Der deutschen Linken ist die Fähigkeit abhanden gekommen, sich in Niederlagen zu erneuern – die kurdische Bewegung kann da Vorbild sein

Von Lukas Hofmann

Die kurdische Bewegung musste viel einstecken – PKK-Verbot, Verhaftung von Öcalan, Repression – und hat sich erneuert. Foto: Montecruz Foto / flickr, CC BY-SA 2.0 Deed

Im November jährt sich das Verbot der PKK in Deutschland zum 30. Mal. Dieses Verbot ist ein Zugeständnis an die Türkei. Viele kurdische Aktivist*innen in Deutschland werden deshalb politisch verfolgt. Klar ist: Das PKK-Verbot muss weg, es ist ein Hindernis für Frieden und Demokratie im Mittleren Osten und ein ungerechtfertigter Eingriff in die Grundrechte von Kurd*innen in Deutschland.

45 Jahre nach ihrer Gründung ist die PKK trotz internationaler Ächtung eine einflussreiche revolutionäre Organisation. Die kurdische Befreiungsbewegung symbolisiert die Speerspitze der internationalen Revolution und bietet ein Paradigma …

So oder so ähnlich könnte dieser Text weitergehen. Er könnte eine Geschichte der Erfolge der PKK schreiben, diese Erfolge trotzig gegen die deutsche Repression stellen. Er könnte die Linke in Deutschland aufrufen, die Ideen der kurdischen Bewegung zu übernehmen und auch in Deutschland zu verbreiten. So tun es viele Genoss*innen aus der Kurdistan-Solidaritätsbewegung.
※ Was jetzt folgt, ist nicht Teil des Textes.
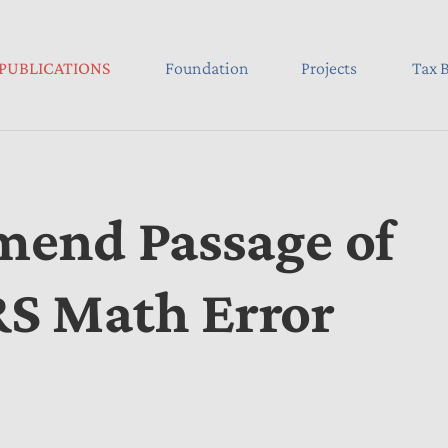
PUBLICATIONS
Foundation
Projects
Tax B
end Passage of
IRS Math Error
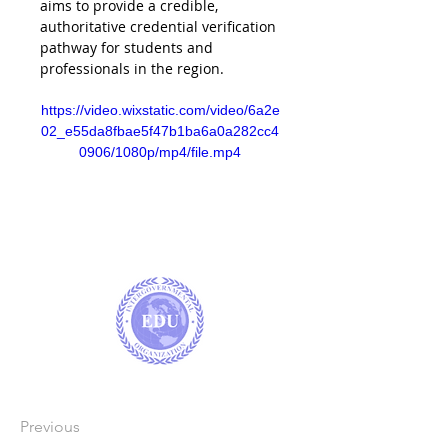
aims to provide a credible, 
authoritative credential verification 
pathway for students and 
professionals in the region.
https://video.wixstatic.com/video/6a2e
02_e55da8fbae5f47b1ba6a0a282cc4
0906/1080p/mp4/file.mp4
Previous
Aber die Politik der PKK hat einen klaren geografischen Bezug. Ihr revolutionäres Projekt wurde für eine bestimmte Region, den Mittleren Osten, entwickelt. Die Bedingungen der Linken in Europa unterscheiden sich sehr von denen im Mittleren Osten. Das Wichtigste, was wir von der PKK und der kurdischen Bewegung lernen können, liegt nicht in ihrem Vorschlag für den Mittleren Osten, nicht in Erfolgen, Sieg und Jubel.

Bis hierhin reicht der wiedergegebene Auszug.